Growing up in the Upper Peninsula of Michigan, epic snowball fights were pretty much a daily ritual in the winter. You have to do something with the 200+ inches of snow that fall each year and after using it to build giant forts, dangerous ski jumps and effigies of Heikki Lunta, the mythical Finnish snow god of the U.P., there was nothing left to do except throw it at each other.

In any winter warfare skirmish that typically involved 10-20 of us kids in the neighborhood, alliances were forged, risks were taken, and allegiances were broken in the cutthroat free-for-all battle of balled flakes whipped at each other. There were always lots of laughs, but sometimes tears, too, when someone panked a snowball a little too tightly and it “accidentally” hit someone in the face like a small missile.

I was instantly transported back to those cold, carefree days when I came across this splendid little film from 1896, Bataille de boules de neige (also called Snowballing and Snowball Fight), directed and produced by French engineer and industrialist Louis Lumière. Louis and his brother, Auguste, who were among the first filmmakers in the world, invented a cinematograph, which allowed an audience of more than one person to see a moving picture for the first time.
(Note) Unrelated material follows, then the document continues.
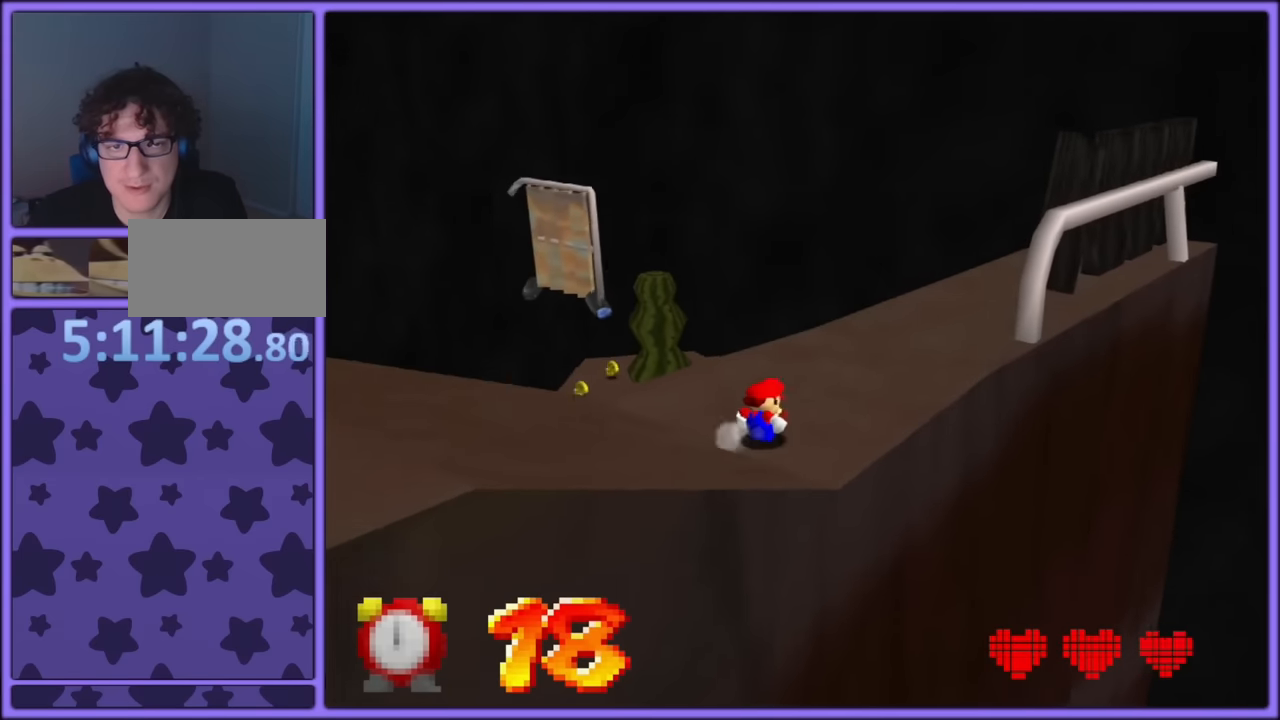
{"dt_ms": 500, "buttons": ["A"], "left_stick": "up-left", "button_events": [[350, "A", "down"]]}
The cinematograph was an immediate success and the brothers eventually went on tour with a series of ten short French films, each lasting about 50 seconds long, including Snowballing, which was filmed on the streets of Lyon, France.

It makes me smile, and it’s sure to bring a smile to your face, too, even if you’ve never had a snowball biffed at your head.

The original black-and-white film is herky-jerky because of the low frame rate and also silent; clips of it today usually have jaunty faux-vaudeville music accompanying the action, like this one (to get the full effect of the original, just mute the video):

Dmitriy Badin of Saint-Petersburg, Russia, recently upgraded the historic footage much further and colorized it, cleaned it up and adjusted the speed. The result is surprisingly modern. (Coincidentally, there actually was a modern snowball fight that broke out in New York last week.) In the original footage, facial features and clothing are somewhat distorted by the antiquated technology, but Badin’s video is so clear that you can see the smiling and laughing, and details on garments. Whether you agree with colorizing old films or not, Badin’s version really brings so much more life to it:

Lumière’s film shows 52 seconds of joyful carnage made by around 15 people, who may have been workers from a nearby factory taking a break. Men in suits and hats and women in long puffy sleeves, petticoats and bustles, their skirts protected by aprons, fiercely and cheerfully chuck compacted snow at one another. The combatants start on either side of the street, but soon they end up all scrambled together in what is like a gracefully choreographed ballet of annihilation. Fighters swivel and dodge and stoop down to reload; heads disappear behind explosions of snow; alliances form and disband; brave fighters suddenly slip and fall. 

A dapper gentleman, snow-covered cyclist, and at far left, a woman in a bustle packing a snowball.

A man with an impressive black mustache fires a cheap shot - a wild fastball - at another man not paying attention; but the other man gets his revenge on mustache man by walloping a snowball on his thigh. The women are no slouches, either. It looks like one of them may have multiple snowballs stuffed into her apron so that she can fire an unrelenting barrage of cold missiles at her targets. A gentleman in a fancy hat and long coat looks like he may have just stepped out of a bank meeting, yet he jumps into the childish street warfare with glee.  

As all of this is going on, there are those two gentlemen in the background who just stand there watching the melee, not tempted to join in and thinking who knows what.

Then there is the cyclist. Right from the start, you can see him coming and gliding smoothly toward the fray. Before he even reaches the crowd, he starts to take distant fire, yet he rides on with resolve. When he arrives, all the warring factions turn to unite against him, unleashing a snowy cyclone. The cyclist takes hard shots to his arm, face, neck and back. Still, he hunches his back and bravely pedals forward stoically, intent on gliding through the battle and determined to reach the safety of the other side. But he can’t. He absorbs one blow too many and folds to the ground - his legs flying up in the air, his hat whipping off his head. 

Before he can even get up, the cyclist is ambushed again and someone even tries to steal his bike, but he stands and rips it away, then hops back on, retreating, pedaling off the way he came - leaving his hat behind.

This madcap gem from 125 years ago is proof that we are all connected throughout time and space, and forever captures a moment of youthful exuberance before world wars and disconnection. It shows us a world where adults took the time to play. To Louis Lumière and all of those big kids at heart, merci beaucoup.